プログラムが初期集団を作成すると、すべての個体に同じ遺伝子型が設定され、同じ最高速度と最低速度が示されます。 子孫遺伝子型のすべてのパラメーターは、親のパラメーターの算術平均として計算されます。 たとえば、子の最大速度は、親の平均速度の算術平均になります。 遺伝的アルゴリズムをこの方法で実行すると、進化は機能しません。 すべての遺伝子型は単純に平均化され、同じになります。 異なる遺伝子型の初期集団を作成しても、進化はありません。 自然選択と進化の推進要因に加えて、突然変異は退屈です。 必要なのは、算術平均を計算した後、プラス/マイナス10%に変更することだけです。 その後、交配の結果としての一部の個体はより速く生まれ、一部の個体はより遅く生まれ、進化が機能します。
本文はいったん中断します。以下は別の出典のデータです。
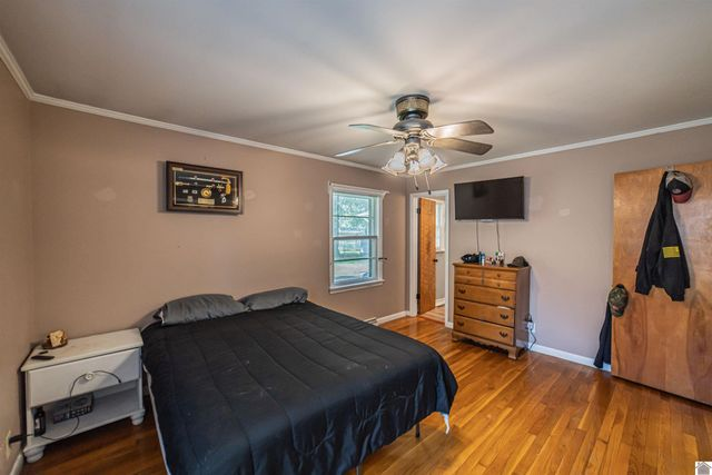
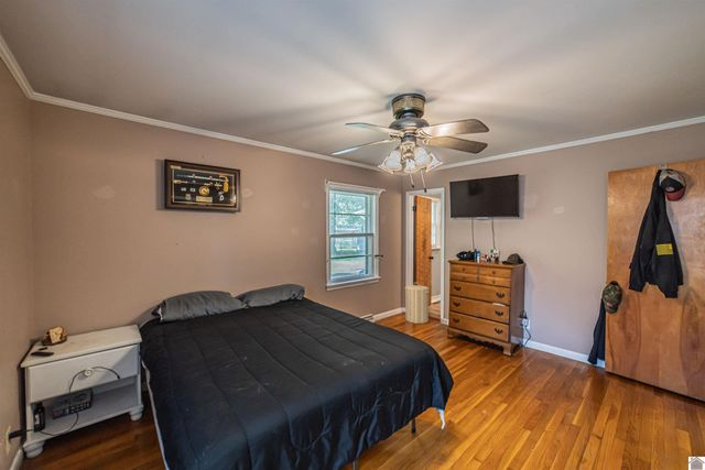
+ laundry hamper [404,281,431,325]
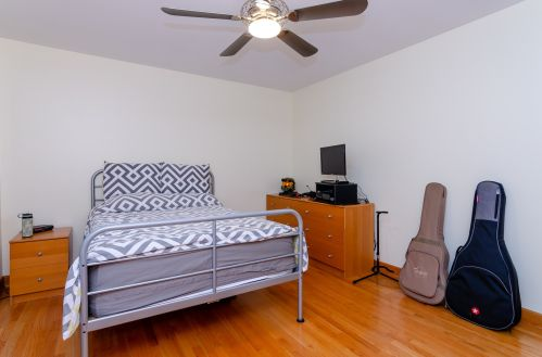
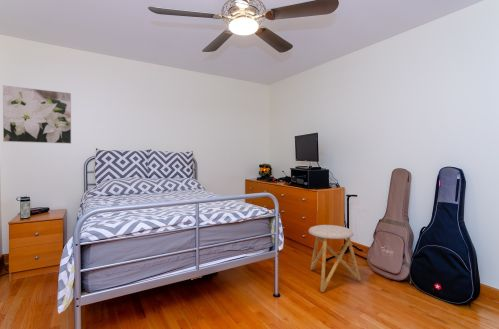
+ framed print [2,84,72,145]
+ stool [308,224,362,293]
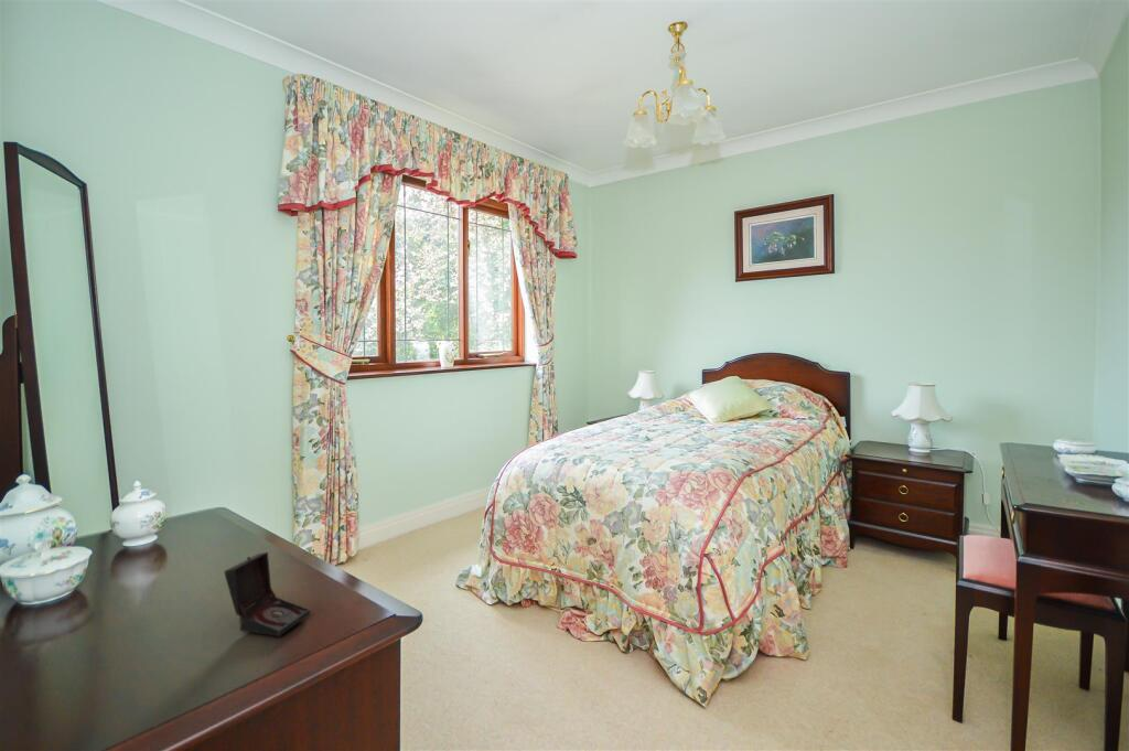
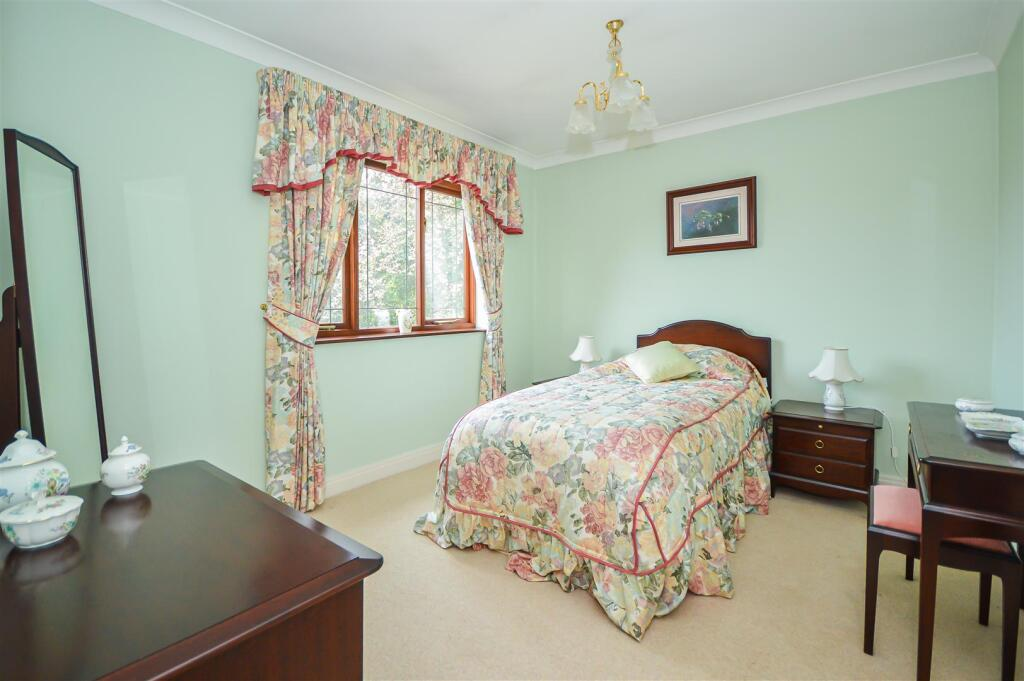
- jewelry box [223,551,311,637]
動作中、プログラムはサイズ、平均、最小、最大速度の10秒ごとに4つのファイルに総人口指標を記録します。 これらのデータを使用して、遺伝的アルゴリズムの結果を確認し、母集団の進化について結論を出すことができます。
収集されたデータの断片:
数、最小 スピードマックス 速度、平均 速度:
45.00 1.01842 9.83393 5.42617
54.00 1.01048 10.214 5.61252
53.00 1.00726 10.4374 5.72231
51.00 0.932109 10.1463 5.53921
48.00 0.93236 10.6849 5.80864
45.00 0.908688 11.0295 5.96907
46.00 0.888795 11.1242 6.0065
51.00 0.894669 11.1927 6.04366
48.00 0.933062 11.679 6.30601
52.00 0.92753 11.9278 6.42764
54.00 0.899226 12.3086 6.6039
51.00 0.875113 12.52 6.69756
43.00 0.902515 12.84 6.87124
これらのデータに基づいて、グラフが構築されます。
グラフは、進化の結果として、すべての生物の平均最大速度が10倍に増加したことを示しています。 これは、生物の進化における本当に大きな飛躍です。 このグラフから、すべての生物の平均最低速度は変化していないと結論付けることもできます。 これは、クリーチャーの動きの特性によるものです。 彼らは捕食者から逃げているわけではありませんが、画面の周りをランダムな方向に走っているだけです。 ただし、その速度もランダムに変化します。 遺伝子型に埋め込まれた可能な最小速度と、遺伝子型にも埋め込まれた可能な最大速度の間のランダムな値を取ります。 しかし、これらの生物が敵から逃げるとき、彼らは可能な限り最高の速度で逃げます。 グラフが示すように、最も適した個体の選択を生み出す進化の駆動因子は、可能な限り最大速度のみを変化させる理由です。
結果と結論
- 遺伝的アルゴリズムの操作のために、人工生物種が作成されました。
- 生物同士の相互作用のシステムが作成されました。
- ライフサイクルは組織化されます(新しい生物の誕生、平均寿命、生殖および死)。
- 進化の原動力として捕食者が作成されました。
- 捕食者と獲物の相互作用は組織化されています。
- 統計データの例が収集されます。これは、アルゴリズムの動作を明確に示し、作成された母集団の進化を証明します。
左下には捕食者がいます。
おわりに
作成されたプログラムは、記載されているすべての要件を満たしています。 一見、特定の社会的に有用なタスクを実行しませんが、遺伝的アルゴリズムの原理を明確に示しています。 このプログラムに実装されているアルゴリズムは非常に単純ですが、その仕組みを理解しないと、より複雑な遺伝的アルゴリズムを作成することはできません。
文学
1. Ershov N. M.並列コンピューティングの自然モデル[電子リソース] URL: naturalmodels.blogspot.ru (アクセス05/10/14)。
2. R. Laforet「C ++でのオブジェクト指向プログラミング」、第4版、2011年。
3. B. I. Pakhomov「C / C ++およびMS Visual C ++ 2012」。